Migrationsbewegungen gehören zur Menschheitsgeschichte wie Luft und Wasser- auch wenn diese Einsicht in den Weltbildern viel zu vieler nicht anzukommen scheint. Jeder will irgendwo ankommen. Viele können dies nicht mehr – letztlich weil immer krassere Verteilungs- und Zivilisationskonflikte viele Orte auf diesem Planeten auf die Dauer unbewohnbar machen. Ist Ankommen eine Utopie? Oder eben ein „Sanctuary“, nach dem der New Yorker Avantgarde-Komponist Elliott Sharp in einer neuen multivisuellen „Opern-Installation“ eine kolossale Suche aufbietet. Für diese Suche wurde bei der Uraufführung im Rahmen der Ruhrtriennale so viel aufgefahren, dass es schon wieder überambitioniert wirkte.

Eliott Sharps Ambitionen reichen bis in die Titelgebung hinein: Er verpflanzt den Topos von der Suche nach dem Heiligtum, in die amharische Sprache, die in Äthiopien und Eritrea gesprochen wird. Filiseti Mekidesi sagt man in jener Region dazu, die als Ursprungsort der Menschheit angesehen wird.
________________________________________
» **ERFORDERLICHE AUFGABE 1**: Fasse den Absatz des Textes über Elliott Sharps „Sanctuary“, der mit „Eliott Sharps Ambitionen“ beginnt, als kurze Stichpunktliste zusammen.
» **ERFORDERLICHE AUFGABE 2**: Liste alle Bezeichnungen auf, die der Text über Elliott Sharps „Sanctuary“ für das Heiligtum verwendet, nach dem gesucht wird.
» **ERFORDERLICHE AUFGABE 3**: Schreib den Text über Elliott Sharps „Sanctuary“ im Anschluss an seinen letzten Satz weiter.

» **DIE DATEN**:
________________________________________
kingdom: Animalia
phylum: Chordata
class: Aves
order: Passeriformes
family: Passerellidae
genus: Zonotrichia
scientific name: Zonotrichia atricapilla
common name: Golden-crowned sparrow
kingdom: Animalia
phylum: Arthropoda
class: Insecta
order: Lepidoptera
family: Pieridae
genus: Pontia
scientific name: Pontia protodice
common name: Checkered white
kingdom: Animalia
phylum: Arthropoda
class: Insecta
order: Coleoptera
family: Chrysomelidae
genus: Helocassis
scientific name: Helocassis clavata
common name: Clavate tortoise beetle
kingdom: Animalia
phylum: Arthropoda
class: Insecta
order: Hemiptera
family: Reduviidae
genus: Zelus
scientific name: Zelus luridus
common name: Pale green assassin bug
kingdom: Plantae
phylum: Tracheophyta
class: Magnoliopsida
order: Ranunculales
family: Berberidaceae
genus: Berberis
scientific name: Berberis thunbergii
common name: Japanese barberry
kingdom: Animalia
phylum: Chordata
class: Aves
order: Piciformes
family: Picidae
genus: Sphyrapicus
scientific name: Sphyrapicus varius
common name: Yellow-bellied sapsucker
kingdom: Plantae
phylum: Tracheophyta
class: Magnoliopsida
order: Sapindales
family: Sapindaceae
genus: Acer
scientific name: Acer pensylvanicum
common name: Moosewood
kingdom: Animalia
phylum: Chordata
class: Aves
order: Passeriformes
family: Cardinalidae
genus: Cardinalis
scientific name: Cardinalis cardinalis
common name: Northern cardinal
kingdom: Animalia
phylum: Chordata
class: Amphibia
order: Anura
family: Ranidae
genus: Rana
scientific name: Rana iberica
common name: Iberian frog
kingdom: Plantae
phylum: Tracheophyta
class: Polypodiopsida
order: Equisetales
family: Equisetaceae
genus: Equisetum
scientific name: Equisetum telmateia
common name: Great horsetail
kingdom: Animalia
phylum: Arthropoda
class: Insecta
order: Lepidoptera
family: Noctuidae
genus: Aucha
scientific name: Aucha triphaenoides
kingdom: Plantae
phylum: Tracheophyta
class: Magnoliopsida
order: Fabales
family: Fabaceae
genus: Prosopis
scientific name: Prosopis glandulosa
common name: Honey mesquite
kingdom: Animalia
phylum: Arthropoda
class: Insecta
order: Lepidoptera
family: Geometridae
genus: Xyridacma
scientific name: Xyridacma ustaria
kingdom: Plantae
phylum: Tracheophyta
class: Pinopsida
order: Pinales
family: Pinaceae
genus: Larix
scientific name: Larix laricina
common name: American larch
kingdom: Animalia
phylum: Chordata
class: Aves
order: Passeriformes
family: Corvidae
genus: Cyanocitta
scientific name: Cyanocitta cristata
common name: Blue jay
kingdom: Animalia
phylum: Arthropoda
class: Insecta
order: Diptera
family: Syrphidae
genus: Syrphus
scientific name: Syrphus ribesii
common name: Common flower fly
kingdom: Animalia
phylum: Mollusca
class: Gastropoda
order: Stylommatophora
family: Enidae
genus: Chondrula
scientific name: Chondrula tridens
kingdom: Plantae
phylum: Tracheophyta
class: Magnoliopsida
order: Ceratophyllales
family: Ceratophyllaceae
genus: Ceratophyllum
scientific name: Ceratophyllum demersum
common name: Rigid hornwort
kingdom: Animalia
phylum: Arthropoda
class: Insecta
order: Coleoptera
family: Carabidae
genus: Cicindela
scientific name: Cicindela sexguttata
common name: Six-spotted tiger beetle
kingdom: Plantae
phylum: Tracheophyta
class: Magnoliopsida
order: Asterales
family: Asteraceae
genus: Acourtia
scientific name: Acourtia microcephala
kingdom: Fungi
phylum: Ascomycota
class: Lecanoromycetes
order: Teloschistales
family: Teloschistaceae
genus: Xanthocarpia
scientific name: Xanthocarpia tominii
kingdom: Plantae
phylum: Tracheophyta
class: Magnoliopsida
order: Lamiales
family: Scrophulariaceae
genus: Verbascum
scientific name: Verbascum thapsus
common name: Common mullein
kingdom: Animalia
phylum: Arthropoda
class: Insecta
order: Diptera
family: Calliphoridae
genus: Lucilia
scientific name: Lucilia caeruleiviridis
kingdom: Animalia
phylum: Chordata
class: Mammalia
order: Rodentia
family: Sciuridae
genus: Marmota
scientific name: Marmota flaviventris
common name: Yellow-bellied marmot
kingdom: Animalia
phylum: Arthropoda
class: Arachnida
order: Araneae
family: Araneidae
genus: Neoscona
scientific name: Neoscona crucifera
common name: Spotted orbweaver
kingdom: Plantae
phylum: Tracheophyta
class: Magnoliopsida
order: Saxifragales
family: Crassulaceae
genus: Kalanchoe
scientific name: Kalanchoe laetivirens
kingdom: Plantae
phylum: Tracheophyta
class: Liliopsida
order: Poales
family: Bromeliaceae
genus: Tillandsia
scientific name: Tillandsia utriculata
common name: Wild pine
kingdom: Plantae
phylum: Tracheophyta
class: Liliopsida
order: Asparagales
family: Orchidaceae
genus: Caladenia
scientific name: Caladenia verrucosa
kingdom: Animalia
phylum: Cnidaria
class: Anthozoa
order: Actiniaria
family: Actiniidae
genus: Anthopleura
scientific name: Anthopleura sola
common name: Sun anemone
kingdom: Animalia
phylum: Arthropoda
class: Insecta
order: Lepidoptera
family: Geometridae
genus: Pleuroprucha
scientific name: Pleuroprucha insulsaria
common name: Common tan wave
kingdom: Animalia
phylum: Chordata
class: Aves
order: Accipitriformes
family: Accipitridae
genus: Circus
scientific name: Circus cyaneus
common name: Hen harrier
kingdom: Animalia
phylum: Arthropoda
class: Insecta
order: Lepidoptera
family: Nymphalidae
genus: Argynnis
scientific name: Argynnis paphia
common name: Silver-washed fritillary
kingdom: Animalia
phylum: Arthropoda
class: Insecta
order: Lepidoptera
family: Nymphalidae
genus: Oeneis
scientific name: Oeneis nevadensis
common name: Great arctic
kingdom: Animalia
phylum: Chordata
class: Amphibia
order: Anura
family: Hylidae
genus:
________________________________________
» **ENDGÜLTIGE ANTWORT 1**:
- Sharps Ambitionen zeigen sich schon im Titel.
- Er überträgt das Motiv der Suche nach dem Heiligtum ins Amharische.
- Amharisch wird in Äthiopien und Eritrea gesprochen.
- Dort heißt es „Filiseti Mekidesi“.
- Die Region gilt als Ursprungsort der Menschheit.

» **ENDGÜLTIGE ANTWORT 2**:
- Sanctuary
- Heiligtum
- Filiseti Mekidesi

» **ENDGÜLTIGE ANTWORT 3**:
Ruhrtriennale 2018: Filiseti Medidesi © Paul Leclaire

 

Bereit stand das erfrischen agile Gesangsensemble „Voxnova Italia“, aus denen gleich fünf Solisten mächtig herausragten. Ebenso ist das Ensemble Musikfabrik eine sichere Bank, um alle Erregungszustände der anstehenden Odyssee, die ans Eingemachte gehen will, zuverlässig heraus zu arbeiten. Und letztlich war die Turbinenhalle in Oberhausen durch sein postindustrielles Raumambiente ein gewichtiger „Akteur“ für sich.

Damit all dies so richtig überwältig, zieht Eliott Sharp viele genreübergreifende Kompositionsmethoden für einen wuchtigen Soundtrack heran. Der ist manchmal schwer verdaulich und schroff und immer fordernd. Aber auch klangsinnlich überaus feingezeichnet. Streicher und Bläser finden sich mit Elektronik verwoben, Steeldrums liefern manchmal Flächenklänge im Hintergrund, bevor wieder perkussive Impulse auf das gerade noch Erwartete prallen. Spätromantische Farbpartikel verwirbeln sich mit Jazzidiomen. Man hört in jedem Moment, das Sharp, wie es einem prägenden Gestalter der New Yorker Dowtown-Szene entspricht, querdenkerisch und pluralistisch in den Genres unterwegs ist. Aber das hitzige, ruhelose musikalische Dickicht ist manchmal auch kaum noch durchdringbar.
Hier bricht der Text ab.